La presenza di Angelini a Tripoli f particolarmente significativa proprio in quegli anni anche perché esprimeva, quasi simbolicamente la possibilità e la fecondità di un legame fra le due culture, italiana e araba. Questa esperienza è stata bruscamente interrotta. Credo che le parole dello stesso Angelini possano indicare quanto grave e drammatico fu  per lui abbandonare una terra, cui aveva dato tanti anni di lavoro passione e sacrifici. Vorrei soltanto aggiungere che sono convinto che, al di là degli alterni avvenimenti di questi ultimi decenni, i rapporti fra italiani e libici sono imposti ad ambedue i nostri popoli dalla storia e dalla geografia; e che una nostra collaborazione con la Libia non può non andare nel senso di una tradizione, ancor più che secolare, millenaria,

In questa storia di indipendenza fra le due culture, la figura di Angelini rimarrà certamente.

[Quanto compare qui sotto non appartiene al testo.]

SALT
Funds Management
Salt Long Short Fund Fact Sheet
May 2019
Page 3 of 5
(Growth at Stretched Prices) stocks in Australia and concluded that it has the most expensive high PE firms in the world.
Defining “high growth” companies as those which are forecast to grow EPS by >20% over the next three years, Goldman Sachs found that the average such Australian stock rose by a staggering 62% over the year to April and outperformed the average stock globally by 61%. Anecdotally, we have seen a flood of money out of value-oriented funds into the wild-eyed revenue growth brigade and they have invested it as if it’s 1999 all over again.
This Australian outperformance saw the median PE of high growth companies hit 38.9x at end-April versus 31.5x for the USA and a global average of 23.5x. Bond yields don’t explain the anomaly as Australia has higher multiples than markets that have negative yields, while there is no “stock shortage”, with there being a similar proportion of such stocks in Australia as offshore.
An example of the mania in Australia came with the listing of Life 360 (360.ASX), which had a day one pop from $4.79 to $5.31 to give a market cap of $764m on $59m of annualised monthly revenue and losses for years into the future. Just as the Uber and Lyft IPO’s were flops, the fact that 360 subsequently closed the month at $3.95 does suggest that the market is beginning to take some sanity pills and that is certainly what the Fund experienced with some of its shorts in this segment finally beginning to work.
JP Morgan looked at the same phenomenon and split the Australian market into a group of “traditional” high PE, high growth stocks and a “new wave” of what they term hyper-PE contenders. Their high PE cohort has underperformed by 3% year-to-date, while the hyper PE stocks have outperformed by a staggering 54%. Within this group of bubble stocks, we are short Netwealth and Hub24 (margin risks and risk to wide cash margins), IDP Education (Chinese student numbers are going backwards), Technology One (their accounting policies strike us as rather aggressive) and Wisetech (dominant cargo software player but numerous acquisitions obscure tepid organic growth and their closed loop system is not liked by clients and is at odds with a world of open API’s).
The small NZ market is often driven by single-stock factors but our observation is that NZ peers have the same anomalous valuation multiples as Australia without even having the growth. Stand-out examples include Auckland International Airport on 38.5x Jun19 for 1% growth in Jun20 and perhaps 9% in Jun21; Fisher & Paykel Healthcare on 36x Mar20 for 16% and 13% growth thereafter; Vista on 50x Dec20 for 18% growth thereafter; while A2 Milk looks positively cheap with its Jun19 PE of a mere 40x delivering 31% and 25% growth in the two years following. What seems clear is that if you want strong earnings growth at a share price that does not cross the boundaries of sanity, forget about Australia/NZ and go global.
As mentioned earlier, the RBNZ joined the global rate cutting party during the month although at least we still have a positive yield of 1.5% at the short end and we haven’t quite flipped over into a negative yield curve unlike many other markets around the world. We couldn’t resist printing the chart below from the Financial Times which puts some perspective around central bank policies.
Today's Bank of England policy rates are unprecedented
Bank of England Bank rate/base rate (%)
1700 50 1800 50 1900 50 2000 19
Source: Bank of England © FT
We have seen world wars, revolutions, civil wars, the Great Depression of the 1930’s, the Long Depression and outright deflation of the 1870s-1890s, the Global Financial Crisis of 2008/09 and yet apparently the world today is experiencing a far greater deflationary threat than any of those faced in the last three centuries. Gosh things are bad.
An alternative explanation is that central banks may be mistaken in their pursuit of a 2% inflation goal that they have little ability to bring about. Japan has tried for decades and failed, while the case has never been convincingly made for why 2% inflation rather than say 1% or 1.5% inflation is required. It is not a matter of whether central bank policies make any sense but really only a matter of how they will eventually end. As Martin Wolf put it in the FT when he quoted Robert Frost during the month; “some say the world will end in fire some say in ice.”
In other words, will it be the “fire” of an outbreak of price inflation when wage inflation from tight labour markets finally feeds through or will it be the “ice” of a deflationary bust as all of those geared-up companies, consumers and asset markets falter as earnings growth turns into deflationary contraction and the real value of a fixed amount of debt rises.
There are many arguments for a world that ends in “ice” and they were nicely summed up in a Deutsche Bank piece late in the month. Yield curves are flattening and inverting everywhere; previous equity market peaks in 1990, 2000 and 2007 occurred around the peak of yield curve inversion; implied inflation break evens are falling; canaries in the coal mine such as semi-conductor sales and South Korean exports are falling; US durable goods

Come essa rimarrà senza dubbio e concretamente, nell’opera e nell’animo degli artisti e degli orafi libici, che non potranno non ispirarsi agli insegnamenti ricevuti da un rappresentante così tipico e così sensibile della nostra arte.

                                                                                                                                                     Dall’Ambasciatore Roberto Gaja

 

 

 

 

 

 

 

 

 

 

 

 

 

 

 

 

 

 

 

 

 

 

 

 

 

 

 

 

 

 

 

 

 

 

 

 

 

 

 

 

La scultura di Guido Angelini si presenta come il frutto di un dominio pieno della materia sensibile, di una efficacie elaborazione delle correnti del vivente, il tutto filtrato attraverso una sapienza che è come l’intima espressione della corrente figurativa italiana particolarmente rivelatesi nelle opere del rinascimento.

Frutto interiore divenuto quindi esperienza profonda, colta ed intima saggezza e perizia di artefice, ma in una gamma  in cui la maestria della tecnica è superata dalla grazia innata, ove si possono forse rintracciare residui dell’eleganza  decorativa dell’orafo, quale il nostro artista è, ma riscattati e completamente risolti in valore estetico.

Tutto questo, però, proprio perché l’opera dello scultore Angelini rappresenta un estremo e notevole  sviluppo della cività figurativa rinascimentale della più pura tradizione mediterranea, non è  che il fondamento ed il presupposto.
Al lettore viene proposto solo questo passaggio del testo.